Published Aug 4, 2023
Dynamic Duos: Lursa and B'Etor Duras
Dive in the sinister Klingon sisters' delicious history!
By Mary Fan
Who doesn’t love a good villain? Or in this case, a pair of villainesses? The Duras sisters — Lursa and B’Etor — may not be the first characters to come to mind when one thinks of Star Trek’s dynamic duos, but while they might be a less obvious choice, they’re certainly among the franchise’s most delightful pairs.
Lursa and B’Etor first appeared in the Star Trek: The Next Generation episode “Redemption, Part I” to challenge the Klingon Leader of the High Council, Gowron. Their brother, Duras, had previously tried to claim the position but died in disgrace after his and his family’s corruption was exposed. Lursa and B’Etor aren’t willing to give up so easily, though.

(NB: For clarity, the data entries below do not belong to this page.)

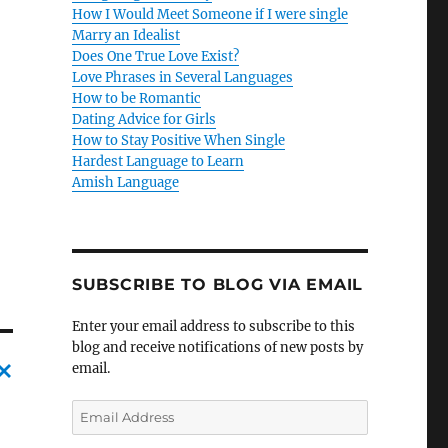
How I Would Meet Someone if I were single
Marry an Idealist
Does One True Love Exist?
Love Phrases in Several Languages
How to be Romantic
Dating Advice for Girls
How to Stay Positive When Single
Hardest Language to Learn
Amish Language
SUBSCRIBE TO BLOG VIA EMAIL
Enter your email address to subscribe to this
blog and receive notifications of new posts by
email.
C
E
m
a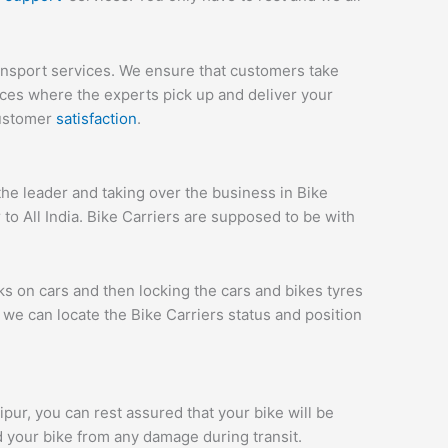
ransport services. We ensure that customers take
ices where the experts pick up and deliver your
customer
satisfaction
.
he leader and taking over the business in Bike
to All India. Bike Carriers are supposed to be with
ks on cars and then locking the cars and bikes tyres
we can locate the Bike Carriers status and position
aipur, you can rest assured that your bike will be
d your bike from any damage during transit.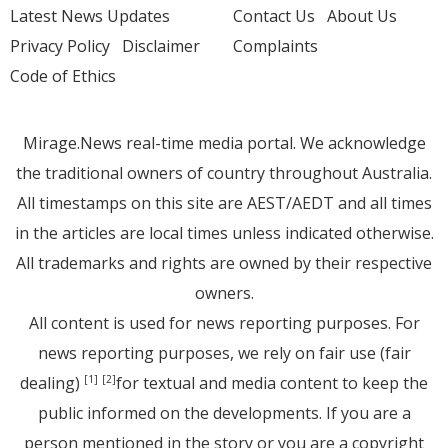
Latest News Updates
Contact Us
About Us
Privacy Policy
Disclaimer
Complaints
Code of Ethics
Mirage.News real-time media portal. We acknowledge
the traditional owners of country throughout Australia.
All timestamps on this site are AEST/AEDT and all times
in the articles are local times unless indicated otherwise.
All trademarks and rights are owned by their respective
owners.
All content is used for news reporting purposes. For
news reporting purposes, we rely on fair use (fair
dealing)
for textual and media content to keep the
[1]
[2]
public informed on the developments. If you are a
person mentioned in the story or you are a copyright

Through their recurring appearances on The Next Generation, Star Trek: Deep Space Nine and Star Trek Generations, they doggedly pursue power over the Klingon Empire by any means necessary, with actors Barbara March and Gwynyth Walsh joyously chewing the scenery with every memorable appearance. They also become a recurring nemesis for Picard, who’d been named the Arbiter of Succession for the council and who’d rejected the House of Duras’ claim to leadership, and Worf, who’d killed Duras in a duel after the latter murdered Worf’s mate, K’Ehleyr.
While the Klingon civilization is built around ideals of honor, Lursa and B’Etor embrace corruption to achieve their goals by any means necessary. And boy, is it fun to watch them at their worst! Shamelessly scheming, cheating, and plotting, Lursa, with her snarling power hungriness, and B’Etor, with her unabashed use of her sexuality as a weapon, embody a rejection of what a Klingon woman should be. It makes them villains, sure, but it also frees them from the constraints of their society.

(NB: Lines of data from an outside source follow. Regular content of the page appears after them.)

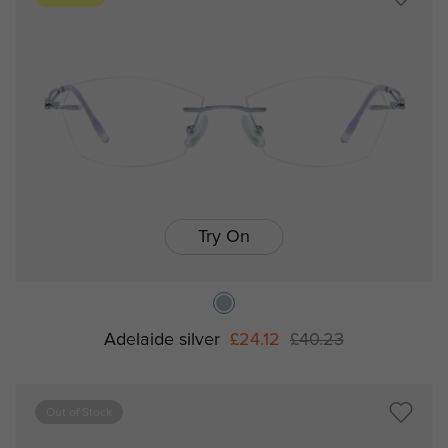
Try On
Adelaide silver
£24.12
£40.23
Out of Stock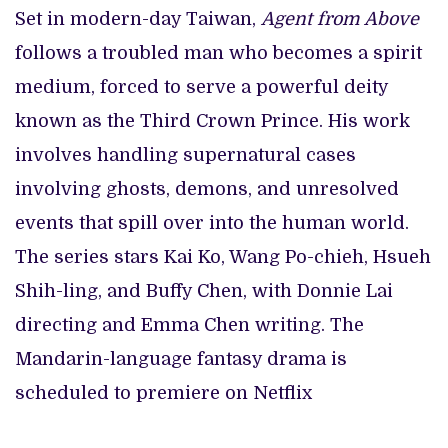
Set in modern-day Taiwan,
Agent from Above
follows a troubled man who becomes a spirit
medium, forced to serve a powerful deity
known as the Third Crown Prince. His work
involves handling supernatural cases
involving ghosts, demons, and unresolved
events that spill over into the human world.
The series stars Kai Ko, Wang Po-chieh, Hsueh
Shih-ling, and Buffy Chen, with Donnie Lai
directing and Emma Chen writing. The
Mandarin-language fantasy drama is
scheduled to premiere on Netflix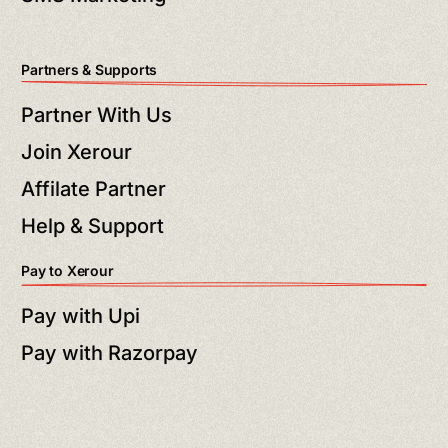
Partners & Supports
Partner With Us
Join Xerour
Affilate Partner
Help & Support
Pay to Xerour
Pay with Upi
Pay with Razorpay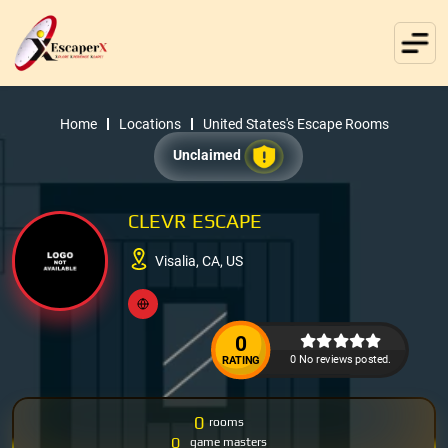
Home
Locations
United States's Escape Rooms
Unclaimed
CLEVR ESCAPE
Visalia, CA, US
0
0 No reviews posted.
RATING
0
rooms
0
game masters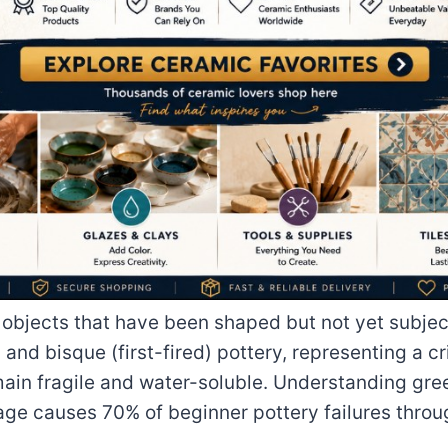
 objects that have been shaped but not yet subject
and bisque (first-fired) pottery, representing a c
main fragile and water-soluble. Understanding gre
age causes 70% of beginner pottery failures throu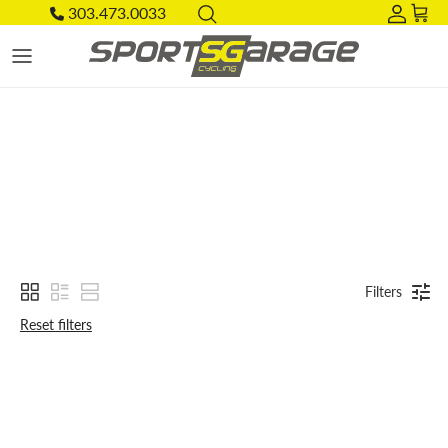
Skip to content
303.473.0033
Acco
Car
Filters
Reset filters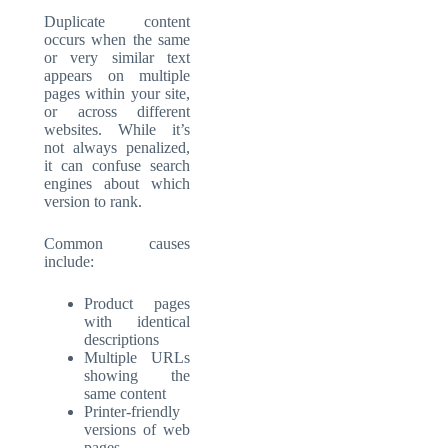
Duplicate content
occurs when the same
or very similar text
appears on multiple
pages within your site,
or across different
websites. While it’s
not always penalized,
it can confuse search
engines about which
version to rank.
Common causes
include:
Product pages
with identical
descriptions
Multiple URLs
showing the
same content
Printer-friendly
versions of web
pages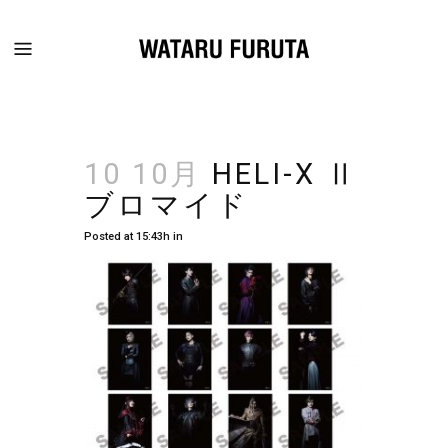
10 10月
HELI-X Ⅱ
ブロマイド
Posted at 15:43h
in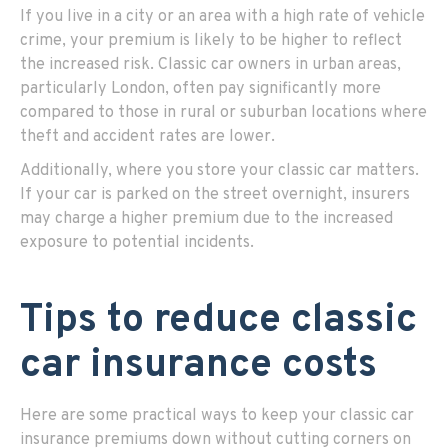
If you live in a city or an area with a high rate of vehicle
crime, your premium is likely to be higher to reflect
the increased risk. Classic car owners in urban areas,
particularly London, often pay significantly more
compared to those in rural or suburban locations where
theft and accident rates are lower.
Additionally, where you store your classic car matters.
If your car is parked on the street overnight, insurers
may charge a higher premium due to the increased
exposure to potential incidents.
Tips to reduce classic
car insurance costs
Here are some practical ways to keep your classic car
insurance premiums down without cutting corners on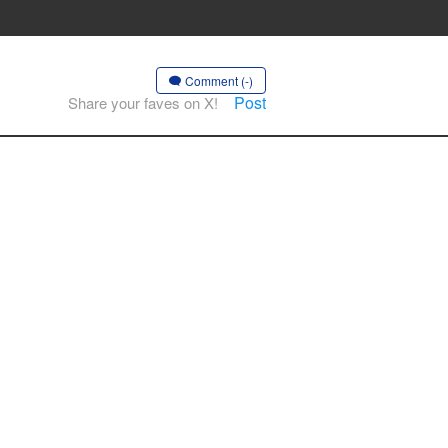
Comment (-)
Post
Share your faves on X!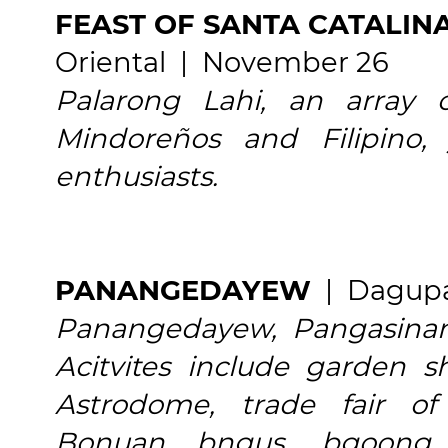
FEAST OF SANTA CATALIN
Oriental | November 26
Palarong Lahi, an array 
Mindoreños and Filipino,
enthusiasts.
PANANGEDAYEW
| Dagupa
Panangedayew, Pangasinan
Acitvites include garden
Astrodome, trade fair of
Bonuan bngus, bgoong, p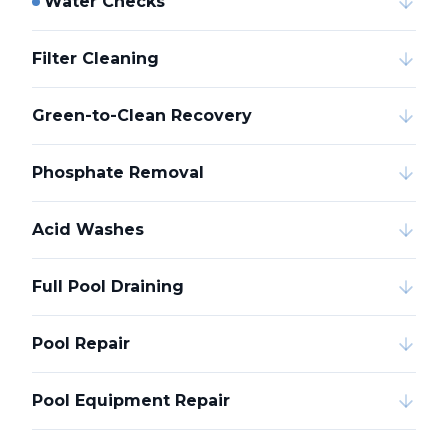
Water Checks
Filter Cleaning
Green-to-Clean Recovery
Phosphate Removal
Acid Washes
Full Pool Draining
Pool Repair
Pool Equipment Repair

For all its futuristic technology, the Klingon Empire is decidedly retrograde in its views toward females. Klingon women may be strong, powerful and sexually liberated, but they’re ultimately still treated as second-class citizens compared to the men. The Duras sisters encounter this old-fashioned bias firsthand in their attempt to take over the Empire. After their brother’s death, they have no choice but to pursue power through another male relative, a teenaged illegitimate nephew, Toral, who was made the head of House Duras and inherited his father’s claim on the leadership position solely for being born male.

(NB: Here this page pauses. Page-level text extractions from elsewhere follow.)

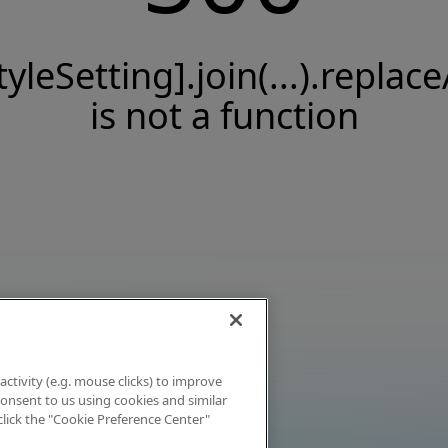
tyleSetting].join(...).replace
is not a function
activity (e.g. mouse clicks) to improve
 consent to us using cookies and similar
click the "Cookie Preference Center"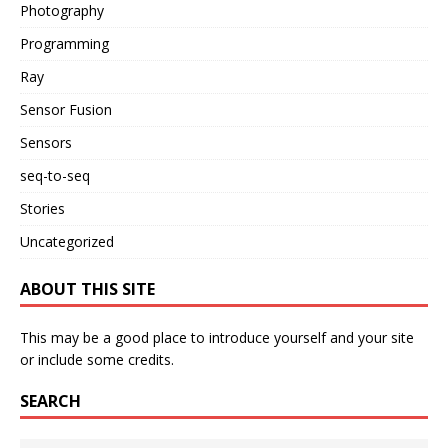
Photography
Programming
Ray
Sensor Fusion
Sensors
seq-to-seq
Stories
Uncategorized
ABOUT THIS SITE
This may be a good place to introduce yourself and your site
or include some credits.
SEARCH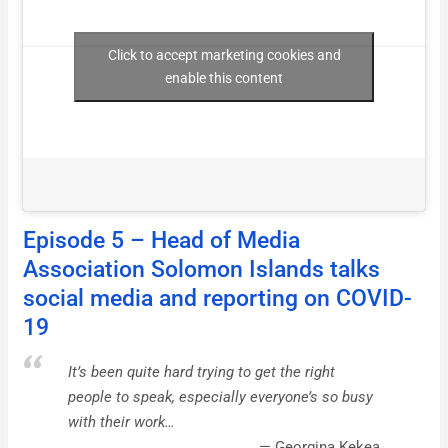
Click to accept marketing cookies and
enable this content
Episode 5 – Head of Media
Association Solomon Islands talks
social media and reporting on COVID-
19
It’s been quite hard trying to get the right
people to speak, especially everyone’s so busy
with their work…
Georgina Kekea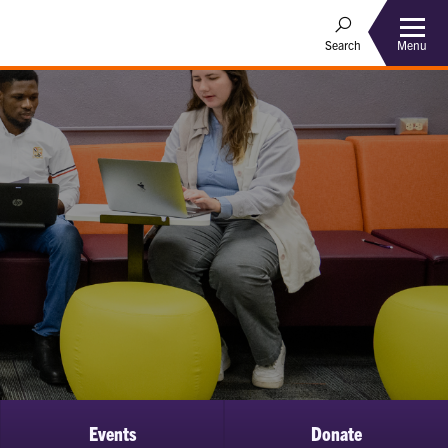
Menu
Search
Events
Donate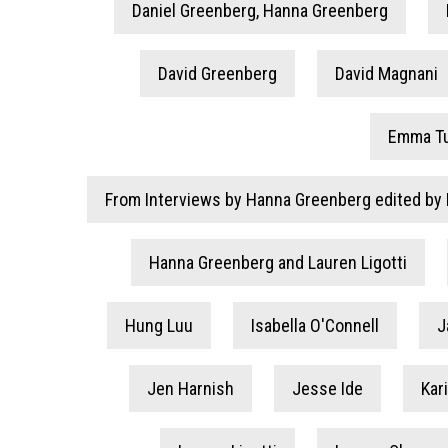
Daniel Greenberg, Hanna Greenberg
David Greenberg
David Magnani
Emma Tu
From Interviews by Hanna Greenberg edited by
Hanna Greenberg and Lauren Ligotti
Hung Luu
Isabella O'Connell
J
Jen Harnish
Jesse Ide
Kar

After that last attempt to claim power in an (at least nominally) legitimate way failed, it’s little surprise that Lursa and B’Etor turned to increasingly unsavory ways to seize power. Though their actions are despicable, I found it hard not to root for them a little. In a world where even powerful women are expected to be subservient to men, the Duras sisters embraced their independence in all its glory and weren’t afraid to use men as tools to get what they wanted. They let nothing hold them back — not circumstances, not morality, not traditions, and certainly not the odds. Their scheming may have been undone in each episode (and in the film) they appeared in, but they never let that stop them or even slow them down.
It was refreshing to see a pair of women in positions of power working together to achieve a common goal, even if that goal made them the bad gals. As I’ve written about before, female friendships have historically been underrepresented on-screen (something Star Trek’s been rectifying since Deanna and Beverly started hanging out in the late ‘80s). The Duras sisters may have antagonized the Federation, the Klingon Empire, and the-Prophets-know-who-else, but they were always in sync with each other.
Lursa and B’Etor’s dogged, whatever-it-takes approach to their pursuit of power and revenge — and their brazen willingness to wreak havoc along the way — ultimately proves to be their undoing. But let’s not mourn them as just another set of villains brought down by the good guys of Star Trek. Let’s celebrate them for the strong-willed, clever, relentless and delightfully wicked rebels that they were.